**What you are asked to do**
Exclude the pictures and reproduce exactly the lines that run from the one holding "right shoulder: (162, 279)" to the end of the entries below.

[Entries provided]

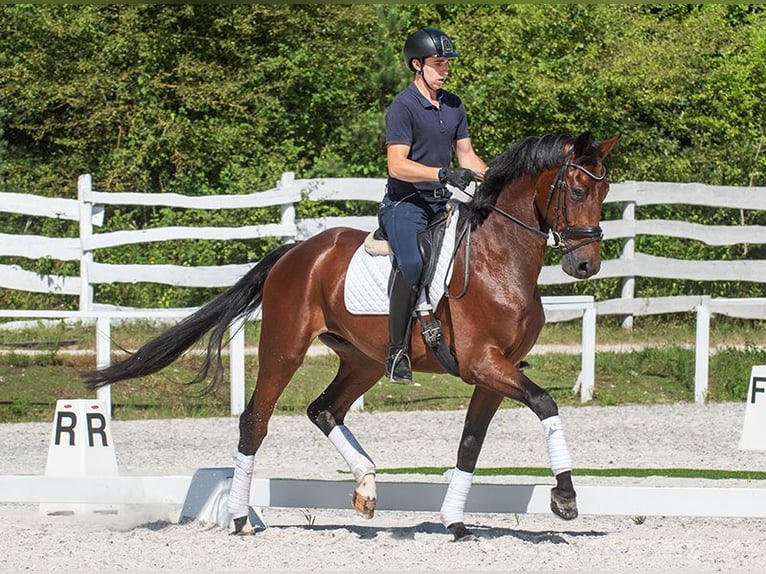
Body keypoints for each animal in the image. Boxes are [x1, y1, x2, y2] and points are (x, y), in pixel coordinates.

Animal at [85, 130, 624, 544]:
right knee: (255, 421)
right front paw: (565, 499)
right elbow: (546, 403)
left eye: (605, 193)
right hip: (284, 349)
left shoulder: (495, 372)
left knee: (324, 410)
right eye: (576, 190)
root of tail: (296, 251)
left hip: (363, 359)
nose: (585, 266)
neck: (499, 259)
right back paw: (240, 519)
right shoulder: (484, 363)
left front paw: (455, 523)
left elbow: (470, 445)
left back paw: (366, 489)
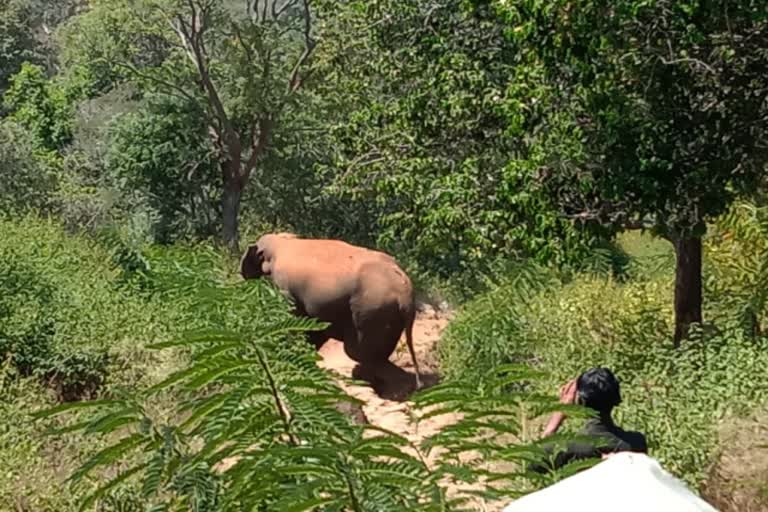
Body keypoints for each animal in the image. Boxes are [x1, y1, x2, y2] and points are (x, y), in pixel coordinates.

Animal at [240, 233, 424, 388]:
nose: (241, 274)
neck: (282, 241)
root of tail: (405, 294)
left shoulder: (285, 287)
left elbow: (292, 315)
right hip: (388, 317)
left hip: (371, 310)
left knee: (358, 351)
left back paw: (363, 379)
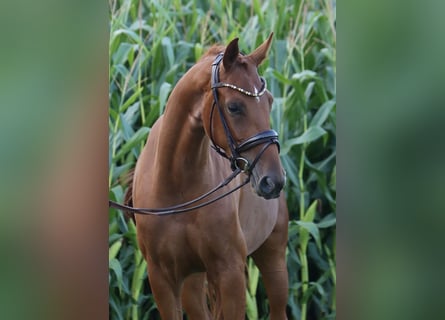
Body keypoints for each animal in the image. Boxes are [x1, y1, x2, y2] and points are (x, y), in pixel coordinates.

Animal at [129, 33, 288, 318]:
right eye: (234, 107)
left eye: (270, 100)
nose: (273, 181)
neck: (176, 185)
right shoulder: (162, 279)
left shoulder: (230, 273)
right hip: (193, 282)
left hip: (274, 259)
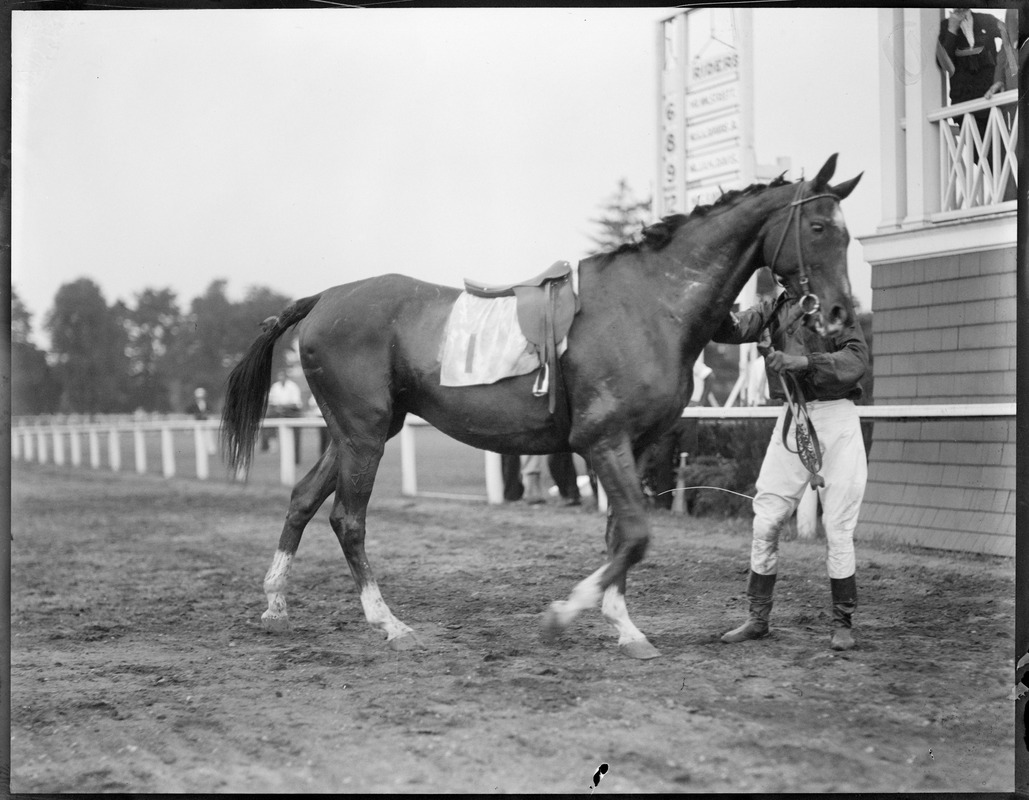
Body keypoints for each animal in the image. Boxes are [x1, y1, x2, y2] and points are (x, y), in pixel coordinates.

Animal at [221, 153, 861, 659]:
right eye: (819, 226)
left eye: (849, 235)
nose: (837, 316)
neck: (650, 303)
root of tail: (324, 298)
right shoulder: (600, 441)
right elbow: (635, 534)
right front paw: (564, 615)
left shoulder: (635, 445)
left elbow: (618, 534)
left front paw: (624, 627)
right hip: (365, 433)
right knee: (347, 520)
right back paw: (388, 622)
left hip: (354, 431)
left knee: (303, 499)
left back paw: (276, 605)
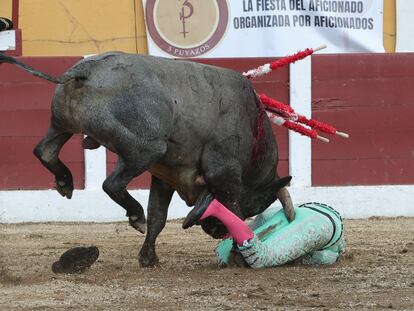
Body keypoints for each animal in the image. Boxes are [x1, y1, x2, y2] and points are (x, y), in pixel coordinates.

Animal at [1, 52, 296, 266]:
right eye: (255, 205)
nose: (216, 232)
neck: (254, 127)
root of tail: (85, 71)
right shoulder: (224, 173)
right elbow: (233, 210)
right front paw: (237, 256)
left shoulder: (164, 176)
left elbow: (159, 216)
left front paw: (148, 258)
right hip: (146, 149)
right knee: (111, 183)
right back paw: (135, 214)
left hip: (62, 124)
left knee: (46, 150)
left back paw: (65, 182)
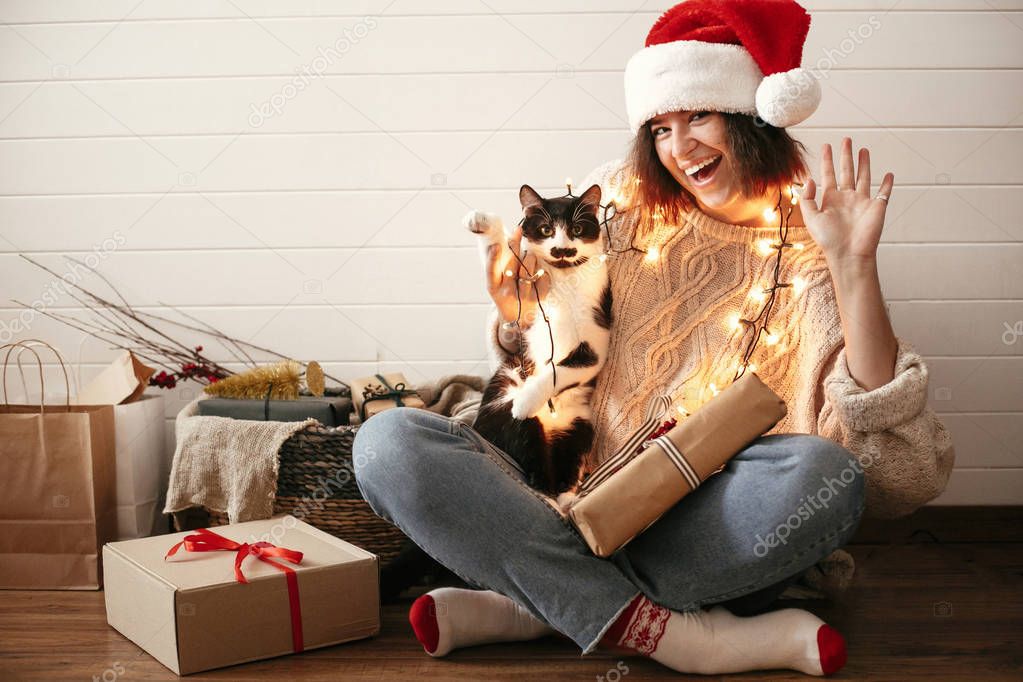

[/Entries provided]

**Answer section**
right shoulder: (162, 279)
left shoulder: (230, 273)
right hip: (193, 282)
left hip: (274, 259)
Body keypoints for each animal in the image. Boxes are [x1, y1, x2, y2] and points are (x, y), in pixel coordinates.

Animal at [221, 153, 861, 659]:
right eye: (819, 226)
left eye: (849, 235)
nose: (837, 316)
neck: (650, 303)
root of tail: (324, 298)
right shoulder: (600, 441)
right elbow: (635, 534)
right front paw: (564, 615)
left shoulder: (635, 445)
left elbow: (618, 534)
left front paw: (624, 627)
right hip: (365, 433)
right knee: (347, 520)
right back paw: (388, 622)
left hip: (354, 431)
left knee: (303, 499)
left back paw: (276, 605)
Body keypoints for each animal in the image. Boxes are [x1, y1, x2, y2] and points are (x, y), in pixel coordinates.

Animal at [1, 52, 296, 266]:
right eye: (255, 205)
nose: (216, 232)
neck: (254, 127)
root of tail: (85, 71)
right shoulder: (224, 173)
right elbow: (233, 210)
right front paw: (237, 256)
left shoulder: (164, 176)
left elbow: (159, 216)
left front paw: (148, 258)
right hip: (146, 149)
right knee: (111, 183)
right back paw: (135, 214)
left hip: (62, 124)
left knee: (46, 150)
left back paw: (65, 182)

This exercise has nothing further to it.